First United Presbyterian Church

The Davies Window

The Rev. Samuel Wilson Davies served the church for 28 years, beginning in 1874. In 1899, the Session honored him by commissioning a stained glass window, which was installed above the choir loft in the church at the time. It is now in place in Fellowship Hall.

” In 1874 Reverend Samuel Wilson Davies accepted the call to become pastor of the new First Presbyterian church and moved his wife and family to Fayetteville from Cotton Plant, Arkansas,” the church history book explains. “While serving at the church in southern Arkansas, Samuel Davies established the first black Presbyterian congregation in the state. At the same time he also served a church in near-by Augusta. Davies was widely recognized for his knowledge of Latin, Greek, and Hebrew as he had earlier studied at Danville Theological Seminary in Kentucky and Union Theological Seminary in Virginia. He and his wife, Sallie, bought a home at 207 North College and deeded the corner side lot to First Presbyterian for the construction of a church.”

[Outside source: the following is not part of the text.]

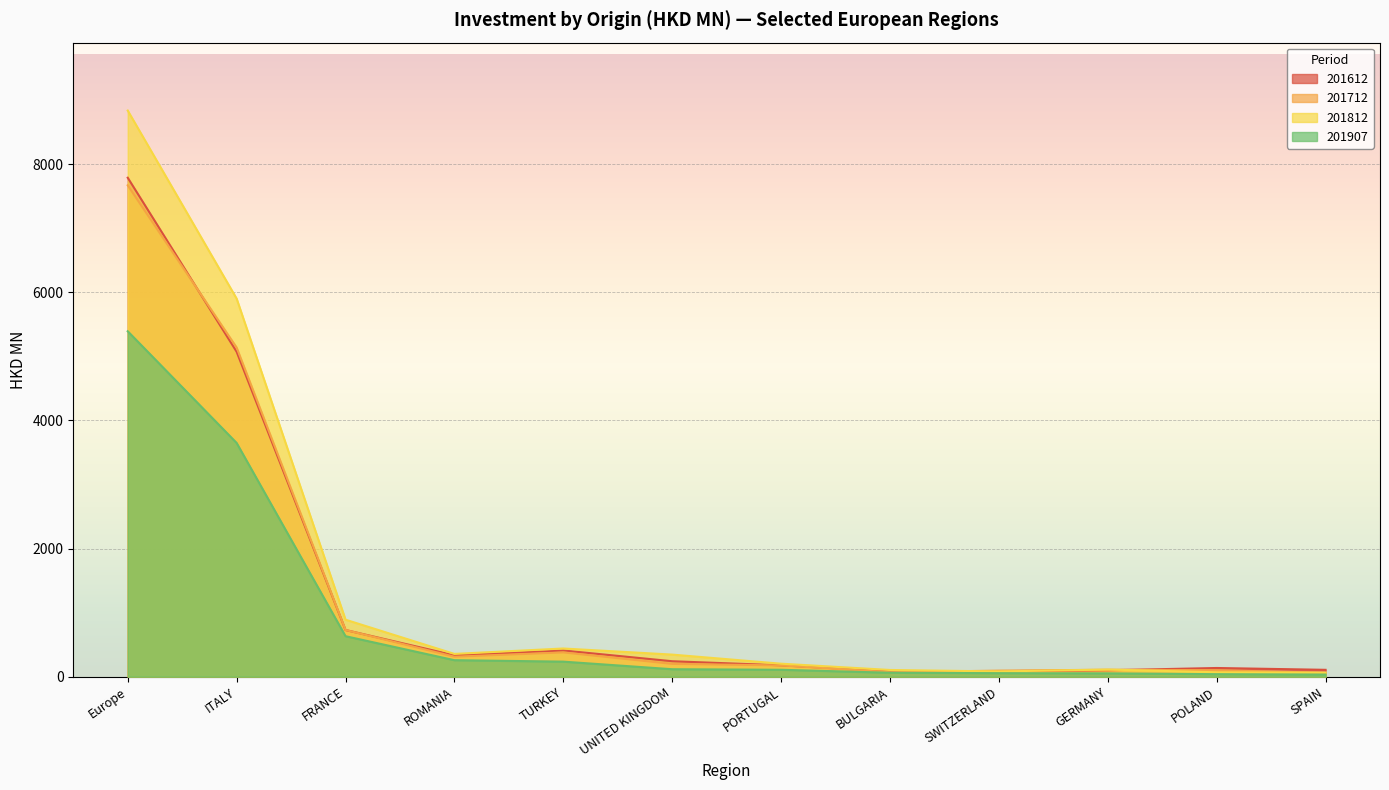

What is the total value across all series at TURKEY?

1459.2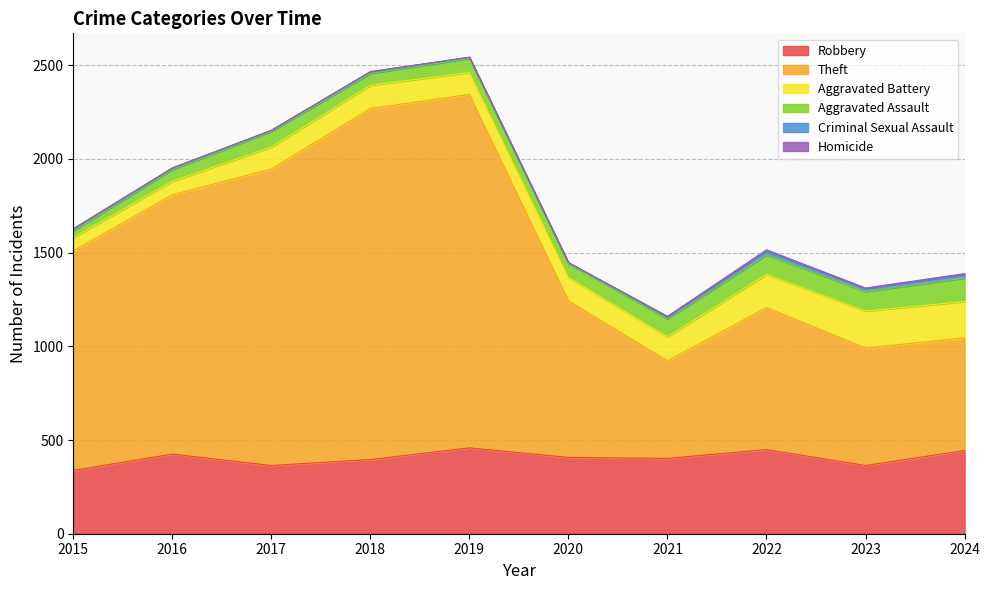

Rank the series by their maximum value, from lowest to highest.

Homicide, Criminal Sexual Assault, Aggravated Assault, Aggravated Battery, Robbery, Theft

Davies was born in South Carolina and lived in several Southern states, including Mississippi and Louisiana, before coming to Fayetteville in 1874. He divided his time between the church in Fayetteville and some smaller churches in the surrounding area as the region grew. Davies wrote The Children of the Covenant: Their Privileges and Responsibilities in 1896.

The window’s design includes the traditional cross and crown symbol. This symbol refers to Christ the King, showing both the suffering of the cross and the triumph of the crown. During this season of Lent, we are reminded of both these elements of Christian theology and experience.